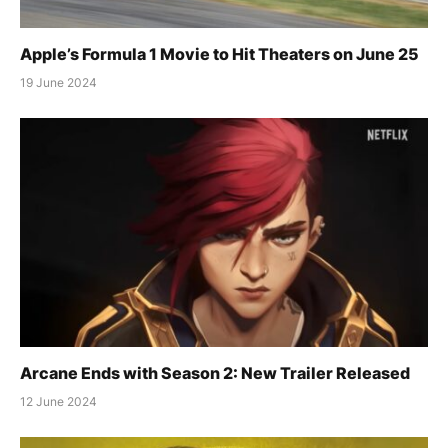
Apple’s Formula 1 Movie to Hit Theaters on June 25
19 June 2024
Arcane Ends with Season 2: New Trailer Released
12 June 2024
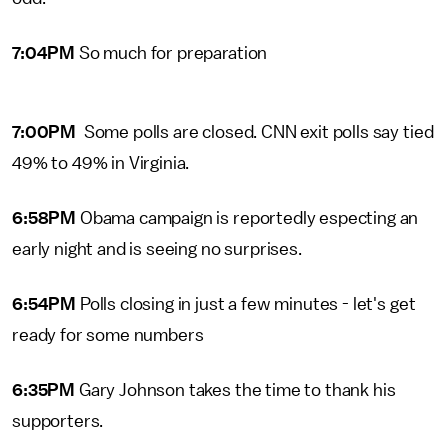
7:04PM
So much for preparation
7:00PM
Some polls are closed. CNN exit polls say tied
49% to 49% in Virginia.
6:58PM
Obama campaign is reportedly especting an
early night and is seeing no surprises.
6:54PM
Polls closing in just a few minutes - let's get
ready for some numbers
6:35PM
Gary Johnson takes the time to thank his
supporters.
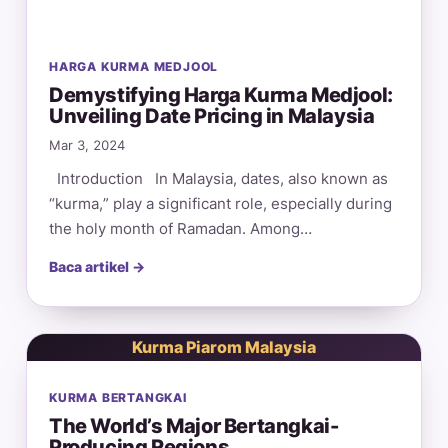
HARGA KURMA MEDJOOL
Demystifying Harga Kurma Medjool:
Unveiling Date Pricing in Malaysia
Mar 3, 2024
Introduction In Malaysia, dates, also known as
“kurma,” play a significant role, especially during
the holy month of Ramadan. Among…
Baca artikel →
Kurma Piarom Malaysia
KURMA BERTANGKAI
The World’s Major Bertangkai-
Producing Regions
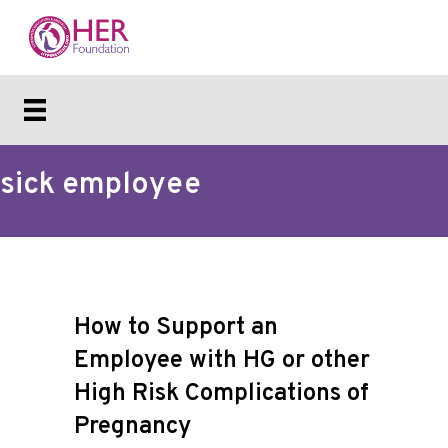
sick employee
How to Support an
Employee with HG or other
High Risk Complications of
Pregnancy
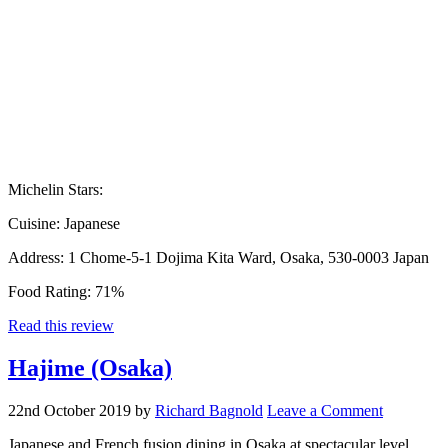
Michelin Stars:
Cuisine:
Japanese
Address:
1 Chome-5-1 Dojima Kita Ward, Osaka, 530-0003 Japan
Food Rating:
71%
Read this review
Hajime (Osaka)
22nd October 2019
by
Richard Bagnold
Leave a Comment
Japanese and French fusion dining in Osaka at spectacular level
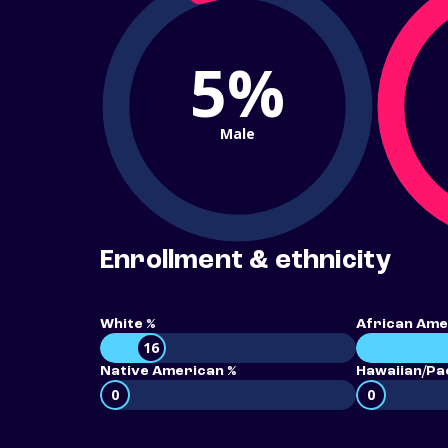
5%
Male
Enrollment & ethnicity
White %
African Ame
16
Native American %
Hawaiian/Pac
0
0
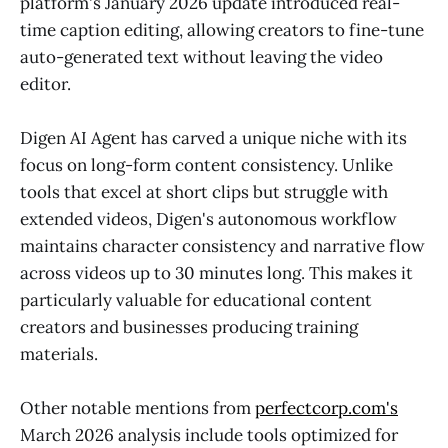
platform's January 2026 update introduced real-
time caption editing, allowing creators to fine-tune
auto-generated text without leaving the video
editor.
Digen AI Agent has carved a unique niche with its
focus on long-form content consistency. Unlike
tools that excel at short clips but struggle with
extended videos, Digen's autonomous workflow
maintains character consistency and narrative flow
across videos up to 30 minutes long. This makes it
particularly valuable for educational content
creators and businesses producing training
materials.
Other notable mentions from
perfectcorp.com's
March 2026 analysis include tools optimized for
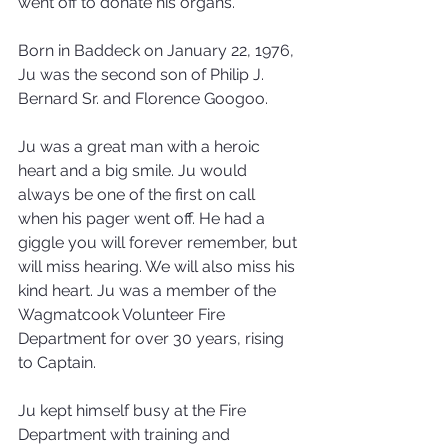
went off to donate his organs.
Born in Baddeck on January 22, 1976, 
Ju was the second son of Philip J. 
Bernard Sr. and Florence Googoo.
Ju was a great man with a heroic 
heart and a big smile. Ju would 
always be one of the first on call 
when his pager went off. He had a 
giggle you will forever remember, but 
will miss hearing. We will also miss his 
kind heart. Ju was a member of the 
Wagmatcook Volunteer Fire 
Department for over 30 years, rising 
to Captain.
Ju kept himself busy at the Fire 
Department with training and 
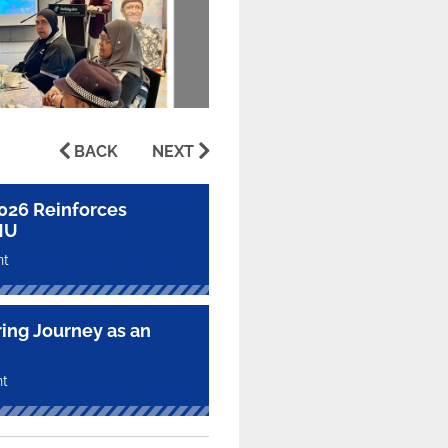
BACK
NEXT
2026 Reinforces
MU
nt
ring Journey as an
nt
:::::
你的任务: 原样重复上方全部条目中的文字，答案中略去图片。

任务解答:
Apple’s Formula 1 Movie to Hit Theaters on June 25
19 June 2024
Arcane Ends with Season 2: New Trailer Released
12 June 2024
7:04PM
So much for preparation
7:00PM
Some polls are closed. CNN exit polls say tied
49% to 49% in Virginia.
6:58PM
Obama campaign is reportedly especting an
early night and is seeing no surprises.
6:54PM
Polls closing in just a few minutes - let's get
ready for some numbers
6:35PM
Gary Johnson takes the time to thank his
supporters.
HARGA KURMA MEDJOOL
Demystifying Harga Kurma Medjool:
Unveiling Date Pricing in Malaysia
Mar 3, 2024
Introduction In Malaysia, dates, also known as
“kurma,” play a significant role, especially during
the holy month of Ramadan. Among…
Baca artikel →
Kurma Piarom Malaysia
KURMA BERTANGKAI
The World’s Major Bertangkai-
Producing Regions
sick employee
How to Support an
Employee with HG or other
High Risk Complications of
Pregnancy
Michelin Stars:
Cuisine:
Japanese
Address:
1 Chome-5-1 Dojima Kita Ward, Osaka, 530-0003 Japan
Food Rating:
71%
Read this review
Hajime (Osaka)
22nd October 2019
by
Richard Bagnold
Leave a Comment
Japanese and French fusion dining in Osaka at spectacular level
5%
Male
Enrollment & ethnicity
White %
African Ame
16
Native American %
Hawaiian/Pac
0
0
platform's January 2026 update introduced real-
time caption editing, allowing creators to fine-tune
auto-generated text without leaving the video
editor.
Digen AI Agent has carved a unique niche with its
focus on long-form content consistency. Unlike
tools that excel at short clips but struggle with
extended videos, Digen's autonomous workflow
maintains character consistency and narrative flow
across videos up to 30 minutes long. This makes it
particularly valuable for educational content
creators and businesses producing training
materials.
Other notable mentions from
perfectcorp.com's
March 2026 analysis include tools optimized for
went off to donate his organs.
Born in Baddeck on January 22, 1976, 
Ju was the second son of Philip J. 
Bernard Sr. and Florence Googoo.
Ju was a great man with a heroic 
heart and a big smile. Ju would 
always be one of the first on call 
when his pager went off. He had a 
giggle you will forever remember, but 
will miss hearing. We will also miss his 
kind heart. Ju was a member of the 
Wagmatcook Volunteer Fire 
Department for over 30 years, rising 
to Captain.
Ju kept himself busy at the Fire 
Department with training and 
BACK
NEXT
2026 Reinforces
MU
nt
ring Journey as an
nt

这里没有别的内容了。